START The records
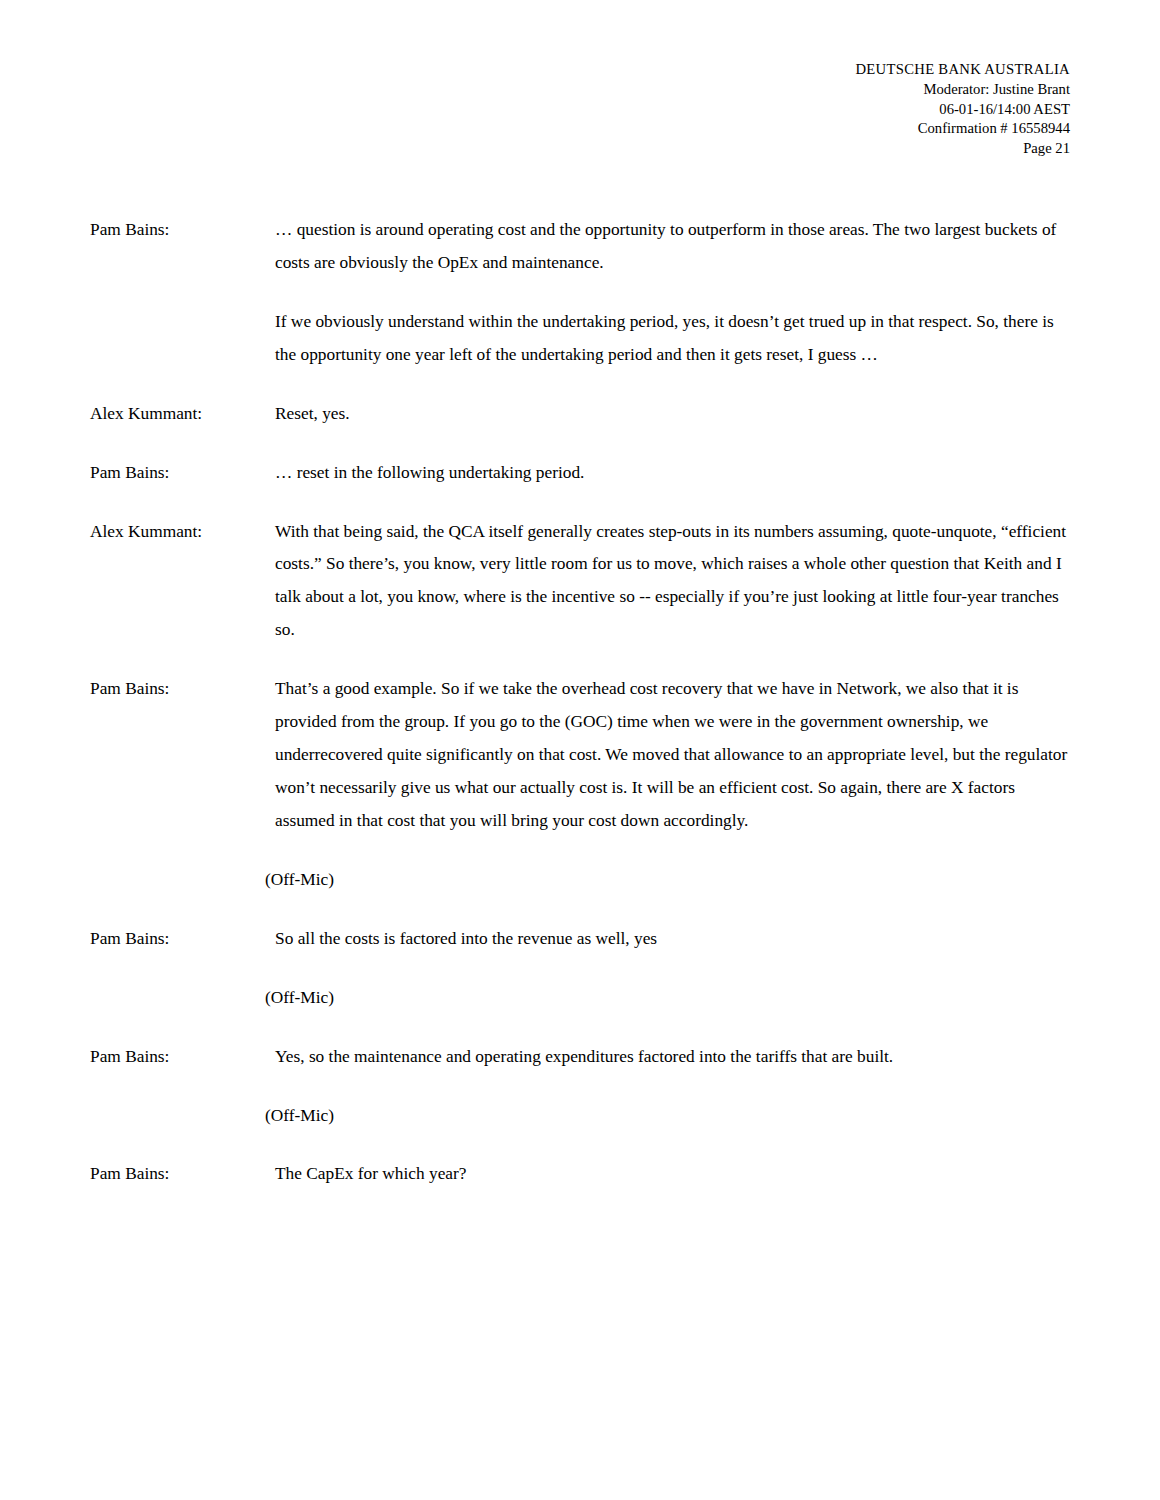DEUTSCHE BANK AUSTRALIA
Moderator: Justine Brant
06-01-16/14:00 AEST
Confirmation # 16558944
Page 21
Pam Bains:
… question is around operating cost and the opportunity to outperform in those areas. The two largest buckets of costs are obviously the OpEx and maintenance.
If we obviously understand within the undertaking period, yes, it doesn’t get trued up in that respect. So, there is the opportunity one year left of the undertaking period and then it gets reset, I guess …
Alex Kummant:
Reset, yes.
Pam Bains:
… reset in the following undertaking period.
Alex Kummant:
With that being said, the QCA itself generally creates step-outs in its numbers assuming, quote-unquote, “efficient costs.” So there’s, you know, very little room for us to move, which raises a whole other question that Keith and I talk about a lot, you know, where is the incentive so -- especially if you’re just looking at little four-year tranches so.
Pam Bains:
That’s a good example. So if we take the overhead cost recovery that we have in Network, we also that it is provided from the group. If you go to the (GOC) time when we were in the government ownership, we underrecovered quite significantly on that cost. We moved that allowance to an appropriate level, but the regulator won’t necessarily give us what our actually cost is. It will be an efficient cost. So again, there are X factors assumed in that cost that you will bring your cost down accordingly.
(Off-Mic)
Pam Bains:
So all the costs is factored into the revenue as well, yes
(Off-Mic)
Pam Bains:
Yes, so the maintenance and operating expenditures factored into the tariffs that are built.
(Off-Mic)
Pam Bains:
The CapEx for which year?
END The records
- [What you will do]: Within the entries above, find every line where the string "into" occurs, and copy it.

- [Worked solution]:
So all the costs is factored into the revenue as well, yes
Yes, so the maintenance and operating expenditures factored into the tariffs that are built.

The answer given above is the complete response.